Please copy, word for word, the line that contains "fordított neki, s" and every line after it through the end of the records, and nothing more.

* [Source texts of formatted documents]
──────

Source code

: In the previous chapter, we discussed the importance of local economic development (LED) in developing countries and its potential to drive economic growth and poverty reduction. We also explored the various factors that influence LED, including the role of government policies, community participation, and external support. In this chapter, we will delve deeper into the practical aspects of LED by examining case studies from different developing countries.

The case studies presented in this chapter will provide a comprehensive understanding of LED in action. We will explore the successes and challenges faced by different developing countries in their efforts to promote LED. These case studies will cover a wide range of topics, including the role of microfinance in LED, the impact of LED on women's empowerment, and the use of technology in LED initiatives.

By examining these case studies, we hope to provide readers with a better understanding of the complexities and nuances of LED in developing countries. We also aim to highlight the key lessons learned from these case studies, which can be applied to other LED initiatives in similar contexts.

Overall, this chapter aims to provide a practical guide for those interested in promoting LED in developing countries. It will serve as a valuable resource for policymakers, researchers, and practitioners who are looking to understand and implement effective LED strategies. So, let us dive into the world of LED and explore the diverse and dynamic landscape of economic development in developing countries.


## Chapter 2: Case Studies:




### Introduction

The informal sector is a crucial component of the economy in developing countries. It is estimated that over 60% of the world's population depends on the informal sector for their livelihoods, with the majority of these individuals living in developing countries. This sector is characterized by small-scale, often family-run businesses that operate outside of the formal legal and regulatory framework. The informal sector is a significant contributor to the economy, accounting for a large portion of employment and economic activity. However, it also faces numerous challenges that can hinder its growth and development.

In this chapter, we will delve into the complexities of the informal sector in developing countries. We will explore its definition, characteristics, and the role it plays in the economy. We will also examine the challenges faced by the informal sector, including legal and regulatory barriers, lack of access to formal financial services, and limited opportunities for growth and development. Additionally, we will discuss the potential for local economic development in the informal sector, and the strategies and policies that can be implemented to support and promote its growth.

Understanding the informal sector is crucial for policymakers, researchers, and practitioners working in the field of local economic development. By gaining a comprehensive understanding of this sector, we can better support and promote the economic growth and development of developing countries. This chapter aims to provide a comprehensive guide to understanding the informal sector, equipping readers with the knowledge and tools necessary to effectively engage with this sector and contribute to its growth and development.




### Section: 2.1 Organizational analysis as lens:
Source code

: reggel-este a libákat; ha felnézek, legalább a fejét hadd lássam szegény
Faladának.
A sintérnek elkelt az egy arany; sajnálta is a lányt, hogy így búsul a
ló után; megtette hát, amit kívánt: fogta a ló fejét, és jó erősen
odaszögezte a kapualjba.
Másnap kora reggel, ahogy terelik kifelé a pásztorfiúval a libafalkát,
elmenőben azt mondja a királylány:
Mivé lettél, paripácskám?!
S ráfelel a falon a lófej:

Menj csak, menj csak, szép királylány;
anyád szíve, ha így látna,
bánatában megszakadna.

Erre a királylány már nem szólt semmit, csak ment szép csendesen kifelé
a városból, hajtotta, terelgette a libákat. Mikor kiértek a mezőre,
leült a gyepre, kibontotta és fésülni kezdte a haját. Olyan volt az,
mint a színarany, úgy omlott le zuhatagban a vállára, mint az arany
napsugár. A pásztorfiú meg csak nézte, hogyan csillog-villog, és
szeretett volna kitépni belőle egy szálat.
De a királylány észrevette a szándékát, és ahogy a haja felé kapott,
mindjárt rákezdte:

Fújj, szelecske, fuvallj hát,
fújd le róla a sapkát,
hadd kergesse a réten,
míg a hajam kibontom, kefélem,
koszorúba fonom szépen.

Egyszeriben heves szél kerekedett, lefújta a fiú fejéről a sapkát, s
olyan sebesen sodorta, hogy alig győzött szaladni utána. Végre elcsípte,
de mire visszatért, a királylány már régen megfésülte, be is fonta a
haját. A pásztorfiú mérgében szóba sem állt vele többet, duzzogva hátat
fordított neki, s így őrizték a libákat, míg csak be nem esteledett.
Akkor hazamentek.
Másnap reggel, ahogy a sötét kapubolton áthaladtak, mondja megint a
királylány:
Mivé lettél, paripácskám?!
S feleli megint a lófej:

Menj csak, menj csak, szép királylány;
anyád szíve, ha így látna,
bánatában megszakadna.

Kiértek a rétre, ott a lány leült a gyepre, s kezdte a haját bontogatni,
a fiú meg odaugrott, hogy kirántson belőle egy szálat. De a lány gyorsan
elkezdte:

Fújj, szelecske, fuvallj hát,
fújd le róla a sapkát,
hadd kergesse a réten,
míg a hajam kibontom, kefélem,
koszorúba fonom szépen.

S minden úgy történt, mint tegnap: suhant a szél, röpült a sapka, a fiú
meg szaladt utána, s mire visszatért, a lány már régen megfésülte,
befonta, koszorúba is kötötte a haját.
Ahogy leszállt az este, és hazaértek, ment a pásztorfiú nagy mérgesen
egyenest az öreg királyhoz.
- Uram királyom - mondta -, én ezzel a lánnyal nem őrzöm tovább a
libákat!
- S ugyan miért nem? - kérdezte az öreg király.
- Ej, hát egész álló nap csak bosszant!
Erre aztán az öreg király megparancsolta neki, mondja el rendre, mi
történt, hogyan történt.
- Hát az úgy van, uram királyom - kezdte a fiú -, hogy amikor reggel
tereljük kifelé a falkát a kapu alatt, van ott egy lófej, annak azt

──────

* [Response box]
fordított neki, s így őrizték a libákat, míg csak be nem esteledett.
Akkor hazamentek.
Másnap reggel, ahogy a sötét kapubolton áthaladtak, mondja megint a
királylány:
Mivé lettél, paripácskám?!
S feleli megint a lófej:

Menj csak, menj csak, szép királylány;
anyád szíve, ha így látna,
bánatában megszakadna.

Kiértek a rétre, ott a lány leült a gyepre, s kezdte a haját bontogatni,
a fiú meg odaugrott, hogy kirántson belőle egy szálat. De a lány gyorsan
elkezdte:

Fújj, szelecske, fuvallj hát,
fújd le róla a sapkát,
hadd kergesse a réten,
míg a hajam kibontom, kefélem,
koszorúba fonom szépen.

S minden úgy történt, mint tegnap: suhant a szél, röpült a sapka, a fiú
meg szaladt utána, s mire visszatért, a lány már régen megfésülte,
befonta, koszorúba is kötötte a haját.
Ahogy leszállt az este, és hazaértek, ment a pásztorfiú nagy mérgesen
egyenest az öreg királyhoz.
- Uram királyom - mondta -, én ezzel a lánnyal nem őrzöm tovább a
libákat!
- S ugyan miért nem? - kérdezte az öreg király.
- Ej, hát egész álló nap csak bosszant!
Erre aztán az öreg király megparancsolta neki, mondja el rendre, mi
történt, hogyan történt.
- Hát az úgy van, uram királyom - kezdte a fiú -, hogy amikor reggel
tereljük kifelé a falkát a kapu alatt, van ott egy lófej, annak azt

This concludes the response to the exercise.